::: Data section :::

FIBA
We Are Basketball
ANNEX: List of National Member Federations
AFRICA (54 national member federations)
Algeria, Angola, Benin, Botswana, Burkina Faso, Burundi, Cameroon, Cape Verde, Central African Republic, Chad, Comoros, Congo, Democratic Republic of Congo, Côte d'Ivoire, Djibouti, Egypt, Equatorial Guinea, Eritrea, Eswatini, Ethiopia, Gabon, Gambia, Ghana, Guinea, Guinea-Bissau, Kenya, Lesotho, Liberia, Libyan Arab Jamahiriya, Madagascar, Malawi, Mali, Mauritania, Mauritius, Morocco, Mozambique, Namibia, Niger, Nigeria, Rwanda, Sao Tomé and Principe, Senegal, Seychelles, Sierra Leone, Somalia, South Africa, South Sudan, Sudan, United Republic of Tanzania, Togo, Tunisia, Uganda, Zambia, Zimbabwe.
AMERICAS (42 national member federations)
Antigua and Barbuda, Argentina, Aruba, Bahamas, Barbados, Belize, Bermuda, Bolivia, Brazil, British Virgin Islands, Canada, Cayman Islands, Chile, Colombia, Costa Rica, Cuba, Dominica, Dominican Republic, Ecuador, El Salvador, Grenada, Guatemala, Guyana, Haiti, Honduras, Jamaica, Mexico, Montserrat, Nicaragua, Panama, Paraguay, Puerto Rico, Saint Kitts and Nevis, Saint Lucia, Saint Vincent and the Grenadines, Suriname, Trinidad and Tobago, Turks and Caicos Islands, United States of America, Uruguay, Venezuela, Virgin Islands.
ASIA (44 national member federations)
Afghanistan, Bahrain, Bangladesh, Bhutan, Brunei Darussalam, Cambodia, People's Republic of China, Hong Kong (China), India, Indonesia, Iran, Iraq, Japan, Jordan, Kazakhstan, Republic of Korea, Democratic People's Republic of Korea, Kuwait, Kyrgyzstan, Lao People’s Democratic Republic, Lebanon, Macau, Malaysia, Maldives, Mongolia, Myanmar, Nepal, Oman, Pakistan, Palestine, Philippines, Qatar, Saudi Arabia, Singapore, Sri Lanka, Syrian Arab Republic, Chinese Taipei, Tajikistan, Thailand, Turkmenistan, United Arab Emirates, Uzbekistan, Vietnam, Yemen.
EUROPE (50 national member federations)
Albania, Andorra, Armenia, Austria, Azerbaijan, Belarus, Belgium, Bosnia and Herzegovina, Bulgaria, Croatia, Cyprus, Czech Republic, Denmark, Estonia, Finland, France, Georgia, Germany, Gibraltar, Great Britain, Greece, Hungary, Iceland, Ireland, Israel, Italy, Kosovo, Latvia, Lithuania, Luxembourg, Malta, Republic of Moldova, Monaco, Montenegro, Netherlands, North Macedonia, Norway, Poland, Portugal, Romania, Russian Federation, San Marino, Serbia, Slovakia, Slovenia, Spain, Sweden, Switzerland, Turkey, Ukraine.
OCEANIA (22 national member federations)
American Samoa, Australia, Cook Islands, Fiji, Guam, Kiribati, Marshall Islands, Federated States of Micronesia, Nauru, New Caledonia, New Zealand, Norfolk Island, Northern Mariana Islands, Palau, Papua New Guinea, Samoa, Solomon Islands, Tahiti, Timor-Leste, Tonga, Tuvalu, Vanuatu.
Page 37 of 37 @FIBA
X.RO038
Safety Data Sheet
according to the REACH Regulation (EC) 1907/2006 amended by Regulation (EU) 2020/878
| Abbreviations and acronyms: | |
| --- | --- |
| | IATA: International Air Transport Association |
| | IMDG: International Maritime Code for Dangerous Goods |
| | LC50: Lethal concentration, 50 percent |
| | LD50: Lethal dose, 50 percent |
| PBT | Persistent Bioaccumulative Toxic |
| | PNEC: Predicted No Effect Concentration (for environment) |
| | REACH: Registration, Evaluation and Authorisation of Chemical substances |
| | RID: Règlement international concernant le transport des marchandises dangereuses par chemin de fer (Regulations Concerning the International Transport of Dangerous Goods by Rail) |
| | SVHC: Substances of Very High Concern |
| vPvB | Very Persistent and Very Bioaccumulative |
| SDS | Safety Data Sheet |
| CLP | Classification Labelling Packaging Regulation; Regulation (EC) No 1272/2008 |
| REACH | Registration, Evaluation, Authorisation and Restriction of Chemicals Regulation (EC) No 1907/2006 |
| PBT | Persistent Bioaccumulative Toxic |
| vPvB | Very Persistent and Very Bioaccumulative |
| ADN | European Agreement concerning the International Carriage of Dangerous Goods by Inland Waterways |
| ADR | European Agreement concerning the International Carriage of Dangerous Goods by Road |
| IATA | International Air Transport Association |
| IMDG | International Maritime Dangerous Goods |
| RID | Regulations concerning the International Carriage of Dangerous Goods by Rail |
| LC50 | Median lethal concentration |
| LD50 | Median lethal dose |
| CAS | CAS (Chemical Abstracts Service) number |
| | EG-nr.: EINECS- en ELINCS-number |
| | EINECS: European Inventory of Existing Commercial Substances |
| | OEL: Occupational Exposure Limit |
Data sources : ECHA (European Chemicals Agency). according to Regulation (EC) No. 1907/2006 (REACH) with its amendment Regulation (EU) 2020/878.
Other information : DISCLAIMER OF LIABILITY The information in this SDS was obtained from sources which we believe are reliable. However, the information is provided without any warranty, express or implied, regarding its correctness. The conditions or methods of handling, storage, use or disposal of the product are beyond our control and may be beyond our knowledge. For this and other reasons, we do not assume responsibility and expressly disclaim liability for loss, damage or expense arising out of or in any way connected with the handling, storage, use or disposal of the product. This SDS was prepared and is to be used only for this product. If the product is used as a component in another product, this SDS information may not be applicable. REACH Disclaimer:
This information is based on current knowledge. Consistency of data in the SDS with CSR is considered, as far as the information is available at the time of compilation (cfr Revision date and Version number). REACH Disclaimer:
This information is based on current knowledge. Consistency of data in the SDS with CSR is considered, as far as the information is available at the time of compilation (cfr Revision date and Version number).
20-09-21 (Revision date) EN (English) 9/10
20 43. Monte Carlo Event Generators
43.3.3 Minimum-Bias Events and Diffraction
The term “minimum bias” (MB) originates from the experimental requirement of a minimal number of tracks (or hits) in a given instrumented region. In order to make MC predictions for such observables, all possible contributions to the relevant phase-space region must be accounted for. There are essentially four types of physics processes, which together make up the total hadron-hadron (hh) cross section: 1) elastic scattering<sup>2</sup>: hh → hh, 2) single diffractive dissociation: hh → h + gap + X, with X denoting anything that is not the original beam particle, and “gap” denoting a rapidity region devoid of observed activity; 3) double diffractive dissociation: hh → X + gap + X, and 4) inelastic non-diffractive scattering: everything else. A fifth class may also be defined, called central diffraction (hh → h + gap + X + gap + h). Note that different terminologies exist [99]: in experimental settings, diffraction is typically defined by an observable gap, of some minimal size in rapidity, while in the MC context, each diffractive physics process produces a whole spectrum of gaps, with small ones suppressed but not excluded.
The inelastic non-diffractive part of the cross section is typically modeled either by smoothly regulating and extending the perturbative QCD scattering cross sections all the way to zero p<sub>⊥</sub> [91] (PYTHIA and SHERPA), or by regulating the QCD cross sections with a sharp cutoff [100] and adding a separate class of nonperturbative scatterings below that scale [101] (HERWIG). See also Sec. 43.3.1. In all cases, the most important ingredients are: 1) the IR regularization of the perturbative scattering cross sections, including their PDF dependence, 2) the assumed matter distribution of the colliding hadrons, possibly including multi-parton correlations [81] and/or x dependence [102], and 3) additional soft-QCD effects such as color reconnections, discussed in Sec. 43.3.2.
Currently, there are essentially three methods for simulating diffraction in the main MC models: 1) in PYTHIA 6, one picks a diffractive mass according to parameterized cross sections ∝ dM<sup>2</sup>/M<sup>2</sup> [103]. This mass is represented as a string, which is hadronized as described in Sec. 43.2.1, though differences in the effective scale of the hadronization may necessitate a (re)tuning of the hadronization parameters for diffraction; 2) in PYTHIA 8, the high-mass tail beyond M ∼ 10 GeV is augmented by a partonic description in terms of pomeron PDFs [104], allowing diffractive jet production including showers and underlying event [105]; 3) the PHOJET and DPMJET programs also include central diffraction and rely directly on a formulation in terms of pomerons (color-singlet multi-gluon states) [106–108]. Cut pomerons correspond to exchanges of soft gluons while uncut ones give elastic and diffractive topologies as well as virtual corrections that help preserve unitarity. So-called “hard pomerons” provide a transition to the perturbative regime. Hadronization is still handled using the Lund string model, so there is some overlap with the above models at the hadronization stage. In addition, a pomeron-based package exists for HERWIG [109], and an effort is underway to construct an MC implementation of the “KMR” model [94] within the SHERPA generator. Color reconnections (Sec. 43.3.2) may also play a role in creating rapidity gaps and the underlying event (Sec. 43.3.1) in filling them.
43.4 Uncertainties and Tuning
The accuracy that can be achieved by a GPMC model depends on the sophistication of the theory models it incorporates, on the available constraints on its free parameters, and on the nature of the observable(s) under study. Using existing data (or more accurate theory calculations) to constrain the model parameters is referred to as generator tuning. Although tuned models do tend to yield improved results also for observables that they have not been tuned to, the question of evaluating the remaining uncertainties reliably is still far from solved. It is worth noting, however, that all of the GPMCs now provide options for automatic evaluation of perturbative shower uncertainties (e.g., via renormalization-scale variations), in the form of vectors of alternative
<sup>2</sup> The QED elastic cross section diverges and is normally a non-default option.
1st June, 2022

:::

Could you restate word for word the lines above from the one containing "We Are Basketball" through the one containing "EUROPE (50 national member federations)", both included, and nothing else?

Solution to the problem:
We Are Basketball
ANNEX: List of National Member Federations
AFRICA (54 national member federations)
Algeria, Angola, Benin, Botswana, Burkina Faso, Burundi, Cameroon, Cape Verde, Central African Republic, Chad, Comoros, Congo, Democratic Republic of Congo, Côte d'Ivoire, Djibouti, Egypt, Equatorial Guinea, Eritrea, Eswatini, Ethiopia, Gabon, Gambia, Ghana, Guinea, Guinea-Bissau, Kenya, Lesotho, Liberia, Libyan Arab Jamahiriya, Madagascar, Malawi, Mali, Mauritania, Mauritius, Morocco, Mozambique, Namibia, Niger, Nigeria, Rwanda, Sao Tomé and Principe, Senegal, Seychelles, Sierra Leone, Somalia, South Africa, South Sudan, Sudan, United Republic of Tanzania, Togo, Tunisia, Uganda, Zambia, Zimbabwe.
AMERICAS (42 national member federations)
Antigua and Barbuda, Argentina, Aruba, Bahamas, Barbados, Belize, Bermuda, Bolivia, Brazil, British Virgin Islands, Canada, Cayman Islands, Chile, Colombia, Costa Rica, Cuba, Dominica, Dominican Republic, Ecuador, El Salvador, Grenada, Guatemala, Guyana, Haiti, Honduras, Jamaica, Mexico, Montserrat, Nicaragua, Panama, Paraguay, Puerto Rico, Saint Kitts and Nevis, Saint Lucia, Saint Vincent and the Grenadines, Suriname, Trinidad and Tobago, Turks and Caicos Islands, United States of America, Uruguay, Venezuela, Virgin Islands.
ASIA (44 national member federations)
Afghanistan, Bahrain, Bangladesh, Bhutan, Brunei Darussalam, Cambodia, People's Republic of China, Hong Kong (China), India, Indonesia, Iran, Iraq, Japan, Jordan, Kazakhstan, Republic of Korea, Democratic People's Republic of Korea, Kuwait, Kyrgyzstan, Lao People’s Democratic Republic, Lebanon, Macau, Malaysia, Maldives, Mongolia, Myanmar, Nepal, Oman, Pakistan, Palestine, Philippines, Qatar, Saudi Arabia, Singapore, Sri Lanka, Syrian Arab Republic, Chinese Taipei, Tajikistan, Thailand, Turkmenistan, United Arab Emirates, Uzbekistan, Vietnam, Yemen.
EUROPE (50 national member federations)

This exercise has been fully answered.